The area was hit by a devastating forest fire some years ago. Many hillsides are spiked with the burnt carcasses of the trees that once stood tall, even as new young pines are sprouting up in between. On the plus side, this allows you to better see the contours of the land, preview some of the roads twisting away through the hills, and opened views to the numerous volcanic peaks now visible in a 180° panorama from higher points. On my excursion here, I decided to spend the night and found a spot to camp atop a ridge from which I could see Mt. Jefferson, Three Fingered Jack, Mt. Washington, Three Sisters, Broken Top and Black Butte. While hiking about, I crossed paths with a handful of deer and a massive (50+) herd of elk, the latter of which, by the way, makes an adrenaline-surging amount of noise when suddenly spooked into stampeding away. Ask me how I know. It almost made me forget about the couger tracks I spotted in the snow.

In all seriousness, this wilderness area can be home not only to adorable deer, elk and chipmunks, but cougar, bear, and rattlesnake. If you plan to be hiking around at all (and there are numerous interesting trailheads accessible by these roads) be sure to read up on what to do when encountering this wildlife, and employ safe camping practices, in particular with food storage.

This is a fairly high elevation area. I visited in March and many of the roads remained impassible to anything but a snowmobile. Be prepared for potentially cold temperatures at night if you sleep over at any time of the year. The northern edge of this area abuts the Warm Springs Indian Reservation. You may find yourself on a roads which dead-end in locked gates. Please respect their No Trespassing signs. There's more than enough land to explore around here without crossing onto the reservation.


A return to this area after the snow had melted off allowed further exploration of higher elevation areas, which did not disappoint.

The road to Round Lake is a fun drive with spectacular views...you can drive this as a loop and is probably best starting at the southern arm, then looping west then north then east, to have the best views in front of you as you drive. The lake itself is charming, although there is only one little access spot on the eastern shore which is a little too cozy if someone else is already there.

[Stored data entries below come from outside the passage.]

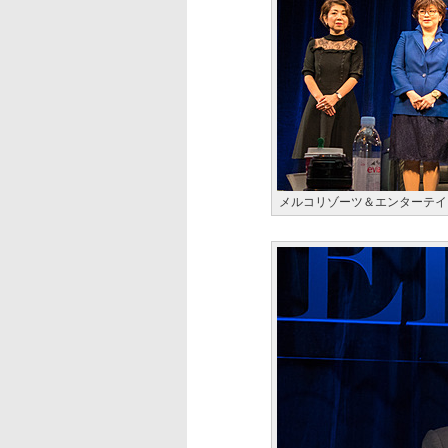
メルコリゾーツ＆エンターテイ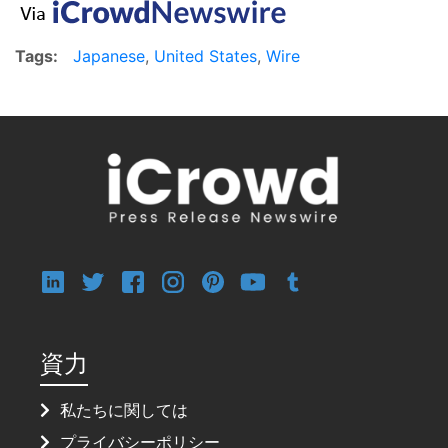
Tags:
Japanese
,
United States
,
Wire
資力
私たちに関しては
プライバシーポリシー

At the northwest extreme of this area, just south of the Warms Springs Reservation, you can head out to the western end of Candle Creek Road where you'll find a wilderness trailhead; hiking in just the first mile was well worth the time, winding first through a cool pine forest with the trail following gushing Candle Creek, then an otherworldly crossing of a lava flow backdropped by dramatic views of Mt. Jefferson (after the first mile, the trail just kind of plods on and on through tall brush).

Further east, a spur heading up off NF 1270 - which was impassible in March - yielded one of the most stunning central Cascades vistas I've ever seen.

Our summer return  served only to confirm what an amazing area this is, with countless superb dispersed camping options in shady forests, along creeks, in blissful meadows, and atop buttes with remarkable views. The third row of five photos in the gallery above were shot during our late June visit, which is also when we captured the footage for the video below


I've listed this as a "Central Oregon" excursion but it's easily accessible from the Eugene area as well, as a (long) day trip or an overnighter (better, as there is a LOT to explore). If dispersed camping is not your thing, there are a number of campgrounds to be found within this area. Candle Creek Campground, situated at the end of a long dirt road, is a particularly inviting (but primitive) facility perched along the banks of the Metolious. I doubt you'll be able to hear your neighbors snoring over the thundering water rushing by.

Coming from the east on Hwy 20, you can follow National Forest road 14 north all the way out past the touristy stuff, cross the Metolius at Lower Bridge Campground, and start exploring your way south and west from there. Coming from the west, if there's not too much snow, you can drop in via Suttle-Sherman road (gravel road just across Hwy 20 from the Suttle Lake resort area), otherwise continue east a little further on Hwy 20 to Jack Lake Road (NF12). There's a nice network of roads that loop and intersect. Have fun exploring!